EyeTV Utilities

About EyeTV

The Elgato EyeTV 500 is a FireWire device that plugs into any G4 or G5 Mac OS X system to view, timeshift, and schedule recordings of free over-the-air HDTV broadcasts. It's truly a plug-and-play solution, and it even works well with laptops while traveling.

Auto-Tuner Report

When auto-tuning the EyeTV 500, the user interface does not provide much information about the signals it's finding. It does save a log that contains the signal strength for each frequency it tried, but mapping those frequencies to actual channels is left as an exercise for the reader.

This PHP script was written to parse the auto-tuner's log and map the frequencies to actual channels. It uses a mapping file to provide additional information about the channels, and then displays the results in a color-coded table.

To use the script, download it and place the decompressed folder in your Sites directory. You must have Personal Web Sharing turned on, and PHP needs to be enabled (instructions).

By default, the script looks for the EyeTV Archive folder in your Library folder. This means that these folders must be readable by the web server; the easiest way to do this is to Get Info on each of the two folders and change the "Other" permission to "Read Only". Note that this makes your Library folder readable by other users on the machine; if you don't trust the other users of the machine, you may need to copy the log file elsewhere and modify the PHP script to look there instead.

Once Personal Web Sharing is on and the permissions are correct, you can view the tuner report by pointing your browser to:

    http://localhost/~username/autotuner/report.php
  

Replace username with the name of your user account.

The list of channels is specified by the stations.csv file. This is a comma-separated file with no header row, and the following fields are expected:

    Actual Channel
    Logical Channel
    Callsign
    Network
    City
    Direction  (in degrees)
    Distance   (in miles)
    Digital    (TRUE/FALSE)
  

The included file is for stations in southern California; you'll want to edit it to provide your own station data. You can find this data at sites like AntennaWeb. Note that if you create a CSV file using Microsoft Excel on Mac OS X, you'll need to convert the line endings from the classic Mac format that Excel still uses to the UNIX format that PHP expects. SubEthaEdit can do this for you.

Perhaps someday a nice Cocoa application will be written that downloads channel definitions from the Internet and parses the log without requiring PHP. This was merely a quick-and-dirty project.

**Tasks for this exercise**
1 > Using the EyeTV utilities page, answer these:
(a) What kind of device is the EyeTV 500, and what does it plug into?
(b) What line-ending format does PHP expect?
(c) In what unit is the Distance field in stations.csv given?
2 > Update the EyeTV utilities page by writing out everything from "By default, the" down to "look there instead.", replacing "web server" with "HTTP server".

**Data excerpt**
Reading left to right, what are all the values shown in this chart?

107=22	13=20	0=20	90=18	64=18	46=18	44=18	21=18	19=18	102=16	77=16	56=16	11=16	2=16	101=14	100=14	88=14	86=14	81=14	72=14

**Set of answers**
1 >
(a) It is a FireWire device that plugs into any G4 or G5 Mac OS X system.
(b) The UNIX format.
(c) Miles.

2 >
By default, the script looks for the EyeTV Archive folder in your Library folder. This means that these folders must be readable by the HTTP server; the easiest way to do this is to Get Info on each of the two folders and change the "Other" permission to "Read Only". Note that this makes your Library folder readable by other users on the machine; if you don't trust the other users of the machine, you may need to copy the log file elsewhere and modify the PHP script to look there instead.